Building and development¶
The build uses CMake with Ninja and vcpkg in manifest mode. Dependencies are
pinned by the builtin-baseline in vcpkg.json and built from source on the
first configure.
The dev container¶
The .devcontainer/ in the main repo provides the full C++20 toolchain, cmake,
ninja, vcpkg ($VCPKG_ROOT=/opt/vcpkg), and the lint tools. Opening the repo in
a dev container is the supported way to get a working environment.
The Makefile¶
The Makefile is the single source of truth for build, test, lint, and
packaging. CI, the release workflow, and these docs all invoke the same targets.

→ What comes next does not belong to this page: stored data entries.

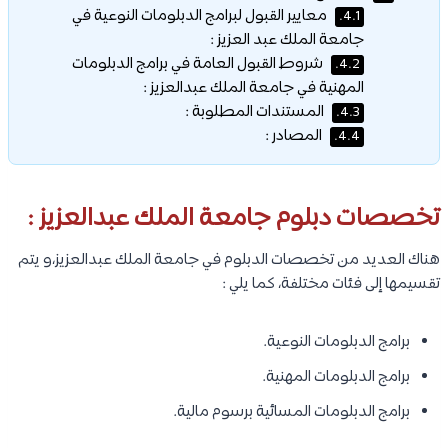
معايير القبول لبرامج الدبلومات النوعية في
4.1.
جامعة الملك عبد العزيز :
شروط القبول العامة في برامج الدبلومات
4.2.
المهنية في جامعة الملك عبدالعزيز :
المستندات المطلوبة :
4.3.
المصادر :
4.4.
تخصصات دبلوم جامعة الملك عبدالعزيز :
هناك العديد من تخصصات الدبلوم في جامعة الملك عبدالعزيز،و يتم
تقسيمها إلى فئات مختلفة، كما يلي :
برامج الدبلومات النوعية.
برامج الدبلومات المهنية.
برامج الدبلومات المسائية برسوم مالية.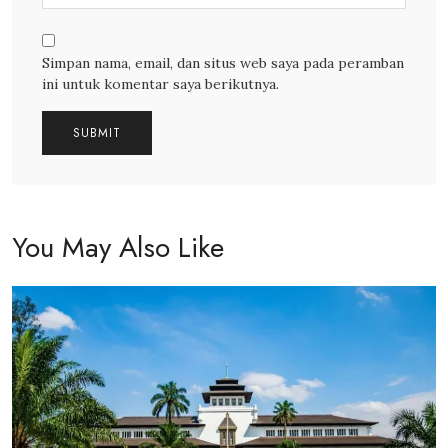
Simpan nama, email, dan situs web saya pada peramban
ini untuk komentar saya berikutnya.
You May Also Like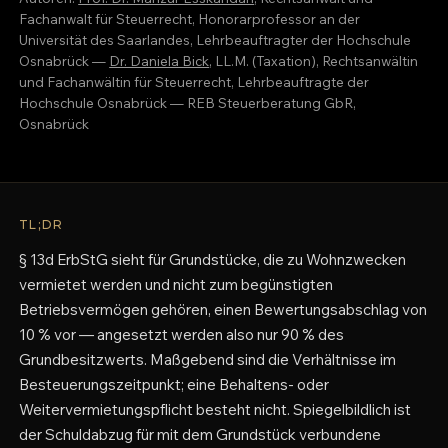
Fachanwalt für Steuerrecht, Honorarprofessor an der
Universität des Saarlandes, Lehrbeauftragter der Hochschule
Osnabrück —
Dr. Daniela Bick
, LL.M. (Taxation), Rechtsanwältin
und Fachanwältin für Steuerrecht, Lehrbeauftragte der
Hochschule Osnabrück — REB Steuerberatung GbR,
Osnabrück
TL;DR
§ 13d ErbStG sieht für Grundstücke, die zu Wohnzwecken
vermietet werden und nicht zum begünstigten
Betriebsvermögen gehören, einen Bewertungsabschlag von
10 % vor — angesetzt werden also nur 90 % des
Grundbesitzwerts. Maßgebend sind die Verhältnisse im
Besteuerungszeitpunkt; eine Behaltens- oder
Weitervermietungspflicht besteht nicht. Spiegelbildlich ist
der Schuldabzug für mit dem Grundstück verbundene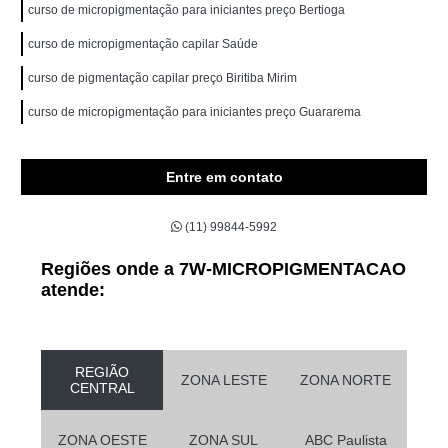
curso de micropigmentação para iniciantes preço Bertioga
curso de micropigmentação capilar Saúde
curso de pigmentação capilar preço Biritiba Mirim
curso de micropigmentação para iniciantes preço Guararema
Entre em contato
(11) 99844-5992
Regiões onde a 7W-MICROPIGMENTACAO
atende:
REGIÃO
ZONA LESTE
ZONA NORTE
CENTRAL
ZONA OESTE
ZONA SUL
ABC Paulista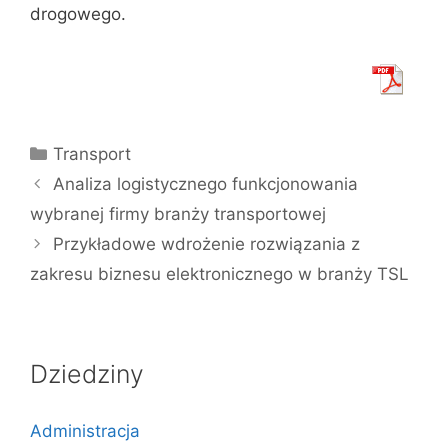
drogowego.
Kategorie
Transport
Analiza logistycznego funkcjonowania
wybranej firmy branży transportowej
Przykładowe wdrożenie rozwiązania z
zakresu biznesu elektronicznego w branży TSL
Dziedziny
Administracja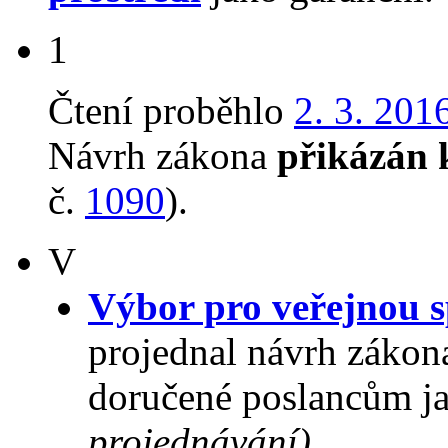
1
Čtení proběhlo
2. 3. 201
Návrh zákona
přikázán 
č.
1090
).
V
Výbor pro veřejnou s
projednal návrh zákon
doručené poslancům ja
projednávání)
.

Run make help to list them.
export VCPKG_ROOT=/opt/vcpkg # provided by the dev container
make configure # cmake --preset dev; first run builds deps
make build # cmake --build --preset dev
make test # ctest --preset dev
make lint # clang-format check + clang-tidy
make package # release build, then CPack .deb + .tar.gz
| Target | Does |
|---|---|
configure |
Configure the build. PRESET=dev (Debug, -Werror) or PRESET=release. |
build |
Build the configured preset. |
test |
Run the test suite. |
format |
Reformat all C++ sources in place. |
format-check |
Check formatting without modifying files. |
tidy |
Run clang-tidy against the dev build. |
lint |
format-check then tidy. CI enforces both. |
package |
CPack .deb and .tar.gz from an existing release build. |
release |
Full release build, then package. |
clean |
Remove the build trees. |
all |
Configure, build, and test. |
Override the preset with PRESET=release, for example
make build PRESET=release. The raw cmake --preset dev, cmake --build, and
ctest commands still work; the Makefile just wraps them.
Presets and performance¶
The dev preset is Debug (-O0) with -Werror. SEAL arithmetic is about 30x
slower in Debug. At poly 16384 a small query is tens of seconds in Debug versus
well under a second warm in Release. Always measure real workloads with
make build PRESET=release; the binary is build/release/opaquedb.
The first configure is slow because vcpkg builds dependencies from source. Later builds use the binary cache.
Examples¶
The examples/ tree builds with the rest of the source and is the supported way
to drive the client crypto and the wire contract until a separate client SDK
exists.
| Example | What it does |
|---|---|
direct_engine |
In-process, no network. Declares the weather table, loads rows, encrypts a key, runs a private SELECT, decodes the result. The shortest path through SQL, crypto, storage, and PIR together. |
e2e_client |
A standalone gRPC client. Generates a keypair, registers public keys, encrypts the WHERE value, calls Execute, decrypts the result. Run against a node with data loaded. |
crypto_bench |
Times the SEAL primitives the scan relies on at the default FHE parameters. Build in release; Debug timings are meaningless. |
Versioning and release¶
Git-flow (AVH) drives branches: main is production, develop is integration,
and work merges through release/* and hotfix/*. Tags are vX.Y.Z.
The version lives only in the CMake project(VERSION) (checked against
vcpkg.json at configure time) and flows to OPAQUEDB_VERSION, --version, and
CPack. Finishing a release (git flow release finish X.Y.Z) tags vX.Y.Z on
main; pushing that tag triggers the release workflow, which builds the release
preset, runs CPack, and publishes a GitHub Release with the .deb and .tar.gz
attached. CI runs the format gate then build, test, and tidy on pushes and PRs,
all through make.
Contributing¶
- The build must be warning-clean. The
devpreset setsOPAQUEDB_WERROR=ON. - Google C++ style, enforced by
.clang-format. CI runs it in check mode. .clang-tidyruns in CI; keep it clean.- Errors use
absl::Statusandabsl::StatusOrat fallible boundaries. - Plain, direct English in comments and messages. Comments explain why.
- Never log secret key material, plaintext query values, or auth tokens.
- The
.protofiles are the single source of truth for the wire format; the epoch manifest is the single source of truth for the schema. Both carry a version field. Bump it when the format changes.